■ Study material ■
....................

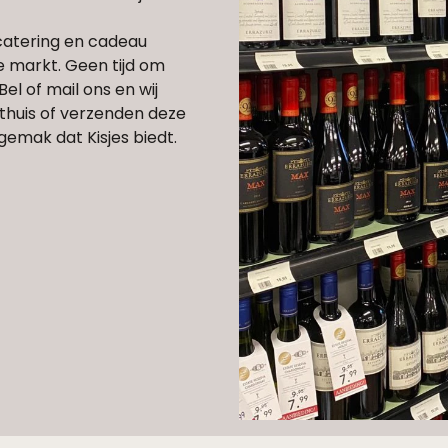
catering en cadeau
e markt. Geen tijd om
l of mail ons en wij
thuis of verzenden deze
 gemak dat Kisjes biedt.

....................

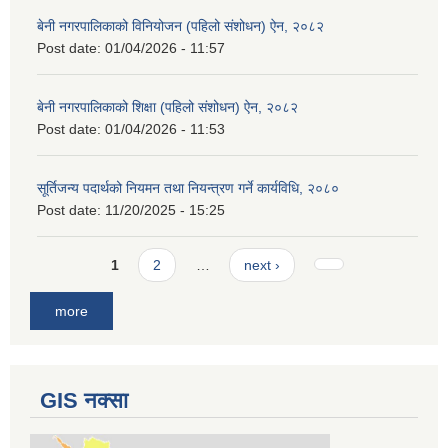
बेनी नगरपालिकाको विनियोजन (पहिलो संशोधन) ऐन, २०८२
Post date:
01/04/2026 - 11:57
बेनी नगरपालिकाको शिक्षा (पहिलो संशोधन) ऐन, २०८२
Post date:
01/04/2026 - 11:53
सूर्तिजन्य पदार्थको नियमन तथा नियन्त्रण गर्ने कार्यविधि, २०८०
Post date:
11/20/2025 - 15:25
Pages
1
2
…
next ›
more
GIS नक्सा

....................

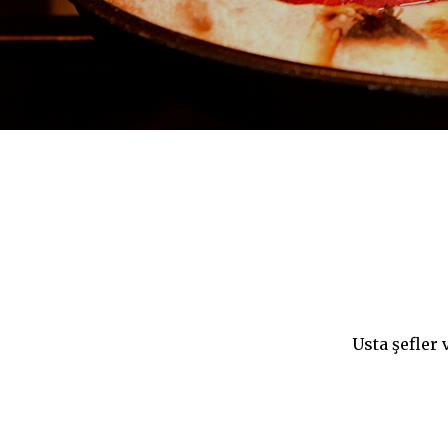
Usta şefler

....................

■ Directions ■
When the word "नगरप" appears in a line of the data, that line is counted; report the number only.

■ Response area ■
2